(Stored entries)
....
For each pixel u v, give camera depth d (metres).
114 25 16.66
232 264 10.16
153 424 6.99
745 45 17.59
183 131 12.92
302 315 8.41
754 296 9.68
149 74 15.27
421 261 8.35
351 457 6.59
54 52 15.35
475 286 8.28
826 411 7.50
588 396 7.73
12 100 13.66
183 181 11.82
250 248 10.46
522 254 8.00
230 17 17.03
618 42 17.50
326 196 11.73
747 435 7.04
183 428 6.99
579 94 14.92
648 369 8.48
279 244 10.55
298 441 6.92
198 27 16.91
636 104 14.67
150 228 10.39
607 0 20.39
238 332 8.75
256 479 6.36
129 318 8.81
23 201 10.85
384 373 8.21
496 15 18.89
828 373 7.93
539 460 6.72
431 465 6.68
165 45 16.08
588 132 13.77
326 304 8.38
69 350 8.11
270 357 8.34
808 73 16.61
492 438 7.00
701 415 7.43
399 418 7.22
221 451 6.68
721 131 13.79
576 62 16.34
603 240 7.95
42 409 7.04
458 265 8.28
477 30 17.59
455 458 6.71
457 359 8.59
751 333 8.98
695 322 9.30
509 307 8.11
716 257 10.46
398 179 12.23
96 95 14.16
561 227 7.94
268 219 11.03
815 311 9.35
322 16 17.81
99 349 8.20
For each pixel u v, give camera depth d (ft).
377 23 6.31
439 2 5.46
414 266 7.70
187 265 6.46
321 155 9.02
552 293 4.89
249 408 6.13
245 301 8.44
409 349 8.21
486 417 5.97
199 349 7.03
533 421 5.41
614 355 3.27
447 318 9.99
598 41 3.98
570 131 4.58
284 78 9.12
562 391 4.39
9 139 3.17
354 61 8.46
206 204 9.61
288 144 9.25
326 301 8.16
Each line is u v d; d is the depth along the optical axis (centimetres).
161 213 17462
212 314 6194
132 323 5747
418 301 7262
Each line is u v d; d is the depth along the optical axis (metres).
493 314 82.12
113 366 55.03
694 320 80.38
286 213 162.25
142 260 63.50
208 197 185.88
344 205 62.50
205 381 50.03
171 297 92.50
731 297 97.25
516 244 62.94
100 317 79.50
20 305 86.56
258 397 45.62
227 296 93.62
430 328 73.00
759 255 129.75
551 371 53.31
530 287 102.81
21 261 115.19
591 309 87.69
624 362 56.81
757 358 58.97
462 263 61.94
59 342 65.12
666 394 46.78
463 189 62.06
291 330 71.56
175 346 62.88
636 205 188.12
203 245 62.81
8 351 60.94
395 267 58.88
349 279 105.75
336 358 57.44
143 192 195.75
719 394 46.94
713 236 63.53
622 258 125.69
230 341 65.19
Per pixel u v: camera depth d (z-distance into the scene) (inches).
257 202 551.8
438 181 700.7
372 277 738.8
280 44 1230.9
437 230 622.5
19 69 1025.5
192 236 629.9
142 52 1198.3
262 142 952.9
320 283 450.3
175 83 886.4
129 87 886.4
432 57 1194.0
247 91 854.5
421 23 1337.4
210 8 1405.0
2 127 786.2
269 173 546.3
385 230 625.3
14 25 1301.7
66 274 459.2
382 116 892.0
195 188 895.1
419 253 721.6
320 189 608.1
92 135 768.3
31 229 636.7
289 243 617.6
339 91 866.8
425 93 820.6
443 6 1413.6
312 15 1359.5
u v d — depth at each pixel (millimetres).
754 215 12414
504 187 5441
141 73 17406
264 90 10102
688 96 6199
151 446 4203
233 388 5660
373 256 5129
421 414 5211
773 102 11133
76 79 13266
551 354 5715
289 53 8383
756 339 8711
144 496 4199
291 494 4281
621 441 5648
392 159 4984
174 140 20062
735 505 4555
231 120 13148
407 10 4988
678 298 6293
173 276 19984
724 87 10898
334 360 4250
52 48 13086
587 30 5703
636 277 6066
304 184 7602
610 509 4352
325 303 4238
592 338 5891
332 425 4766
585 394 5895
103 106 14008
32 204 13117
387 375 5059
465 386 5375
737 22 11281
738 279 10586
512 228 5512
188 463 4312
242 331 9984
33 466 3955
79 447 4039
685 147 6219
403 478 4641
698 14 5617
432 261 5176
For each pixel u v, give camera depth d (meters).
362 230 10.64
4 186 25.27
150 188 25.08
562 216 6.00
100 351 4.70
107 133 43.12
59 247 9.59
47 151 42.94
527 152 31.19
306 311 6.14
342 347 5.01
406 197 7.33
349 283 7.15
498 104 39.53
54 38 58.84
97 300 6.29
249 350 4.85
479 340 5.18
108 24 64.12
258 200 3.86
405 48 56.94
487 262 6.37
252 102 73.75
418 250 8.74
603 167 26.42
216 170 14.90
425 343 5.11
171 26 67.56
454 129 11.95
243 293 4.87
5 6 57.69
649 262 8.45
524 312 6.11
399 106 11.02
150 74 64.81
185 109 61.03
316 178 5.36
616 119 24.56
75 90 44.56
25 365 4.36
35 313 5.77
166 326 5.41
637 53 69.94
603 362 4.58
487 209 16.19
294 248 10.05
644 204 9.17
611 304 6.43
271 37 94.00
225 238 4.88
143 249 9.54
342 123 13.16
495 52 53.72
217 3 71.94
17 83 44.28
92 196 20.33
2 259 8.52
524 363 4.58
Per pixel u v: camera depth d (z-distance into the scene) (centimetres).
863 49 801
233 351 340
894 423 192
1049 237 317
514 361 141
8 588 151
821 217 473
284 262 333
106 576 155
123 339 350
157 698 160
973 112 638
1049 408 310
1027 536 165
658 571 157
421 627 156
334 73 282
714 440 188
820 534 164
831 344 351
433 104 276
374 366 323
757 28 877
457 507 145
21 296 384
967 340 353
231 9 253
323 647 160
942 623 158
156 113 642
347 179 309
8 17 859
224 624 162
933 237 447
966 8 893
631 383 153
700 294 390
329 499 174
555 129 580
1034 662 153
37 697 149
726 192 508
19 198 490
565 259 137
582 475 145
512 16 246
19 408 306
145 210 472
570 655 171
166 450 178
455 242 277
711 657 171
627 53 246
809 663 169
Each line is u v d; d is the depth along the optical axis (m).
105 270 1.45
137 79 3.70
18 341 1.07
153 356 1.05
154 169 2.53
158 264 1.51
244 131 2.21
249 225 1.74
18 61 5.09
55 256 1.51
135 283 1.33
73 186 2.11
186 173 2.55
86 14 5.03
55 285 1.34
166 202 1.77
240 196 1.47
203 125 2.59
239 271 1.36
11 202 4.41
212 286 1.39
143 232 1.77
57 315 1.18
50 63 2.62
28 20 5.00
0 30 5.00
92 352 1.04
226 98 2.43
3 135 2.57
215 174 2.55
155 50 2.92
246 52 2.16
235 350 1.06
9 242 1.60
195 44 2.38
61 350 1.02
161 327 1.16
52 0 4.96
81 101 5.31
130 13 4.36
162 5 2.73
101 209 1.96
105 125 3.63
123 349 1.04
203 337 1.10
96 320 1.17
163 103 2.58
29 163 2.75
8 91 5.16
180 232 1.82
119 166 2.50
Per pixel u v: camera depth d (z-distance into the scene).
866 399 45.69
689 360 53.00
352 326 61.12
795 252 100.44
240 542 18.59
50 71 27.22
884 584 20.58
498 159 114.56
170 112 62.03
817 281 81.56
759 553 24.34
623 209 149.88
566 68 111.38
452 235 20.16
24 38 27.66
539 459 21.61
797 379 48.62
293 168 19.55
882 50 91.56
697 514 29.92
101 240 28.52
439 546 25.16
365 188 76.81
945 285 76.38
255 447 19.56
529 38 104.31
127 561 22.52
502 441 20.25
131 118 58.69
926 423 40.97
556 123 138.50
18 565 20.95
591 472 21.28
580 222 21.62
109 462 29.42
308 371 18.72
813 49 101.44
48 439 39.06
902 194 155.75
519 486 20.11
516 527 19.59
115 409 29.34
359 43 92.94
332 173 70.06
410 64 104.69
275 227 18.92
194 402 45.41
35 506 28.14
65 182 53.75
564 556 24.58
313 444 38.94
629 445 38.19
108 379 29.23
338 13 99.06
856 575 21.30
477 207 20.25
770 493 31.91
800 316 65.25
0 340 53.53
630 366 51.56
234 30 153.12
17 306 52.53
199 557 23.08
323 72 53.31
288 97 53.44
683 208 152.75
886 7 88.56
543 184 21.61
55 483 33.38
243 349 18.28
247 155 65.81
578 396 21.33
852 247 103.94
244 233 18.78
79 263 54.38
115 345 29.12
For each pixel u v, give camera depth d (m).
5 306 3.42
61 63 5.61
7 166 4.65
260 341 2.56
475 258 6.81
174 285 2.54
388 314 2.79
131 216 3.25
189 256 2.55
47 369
....
Your task:
Using the data above, transcribe the lines that run from the line with "57 315 1.18" to the line with "255 447 19.56", both ends kept, and output nothing else.

Expected answer:
57 315 1.18
50 63 2.62
28 20 5.00
0 30 5.00
92 352 1.04
226 98 2.43
3 135 2.57
215 174 2.55
155 50 2.92
246 52 2.16
235 350 1.06
9 242 1.60
195 44 2.38
61 350 1.02
161 327 1.16
52 0 4.96
81 101 5.31
130 13 4.36
162 5 2.73
101 209 1.96
105 125 3.63
123 349 1.04
203 337 1.10
96 320 1.17
163 103 2.58
29 163 2.75
8 91 5.16
180 232 1.82
119 166 2.50
Per pixel u v: camera depth d (z-distance into the scene).
866 399 45.69
689 360 53.00
352 326 61.12
795 252 100.44
240 542 18.59
50 71 27.22
884 584 20.58
498 159 114.56
170 112 62.03
817 281 81.56
759 553 24.34
623 209 149.88
566 68 111.38
452 235 20.16
24 38 27.66
539 459 21.61
797 379 48.62
293 168 19.55
882 50 91.56
697 514 29.92
101 240 28.52
439 546 25.16
365 188 76.81
945 285 76.38
255 447 19.56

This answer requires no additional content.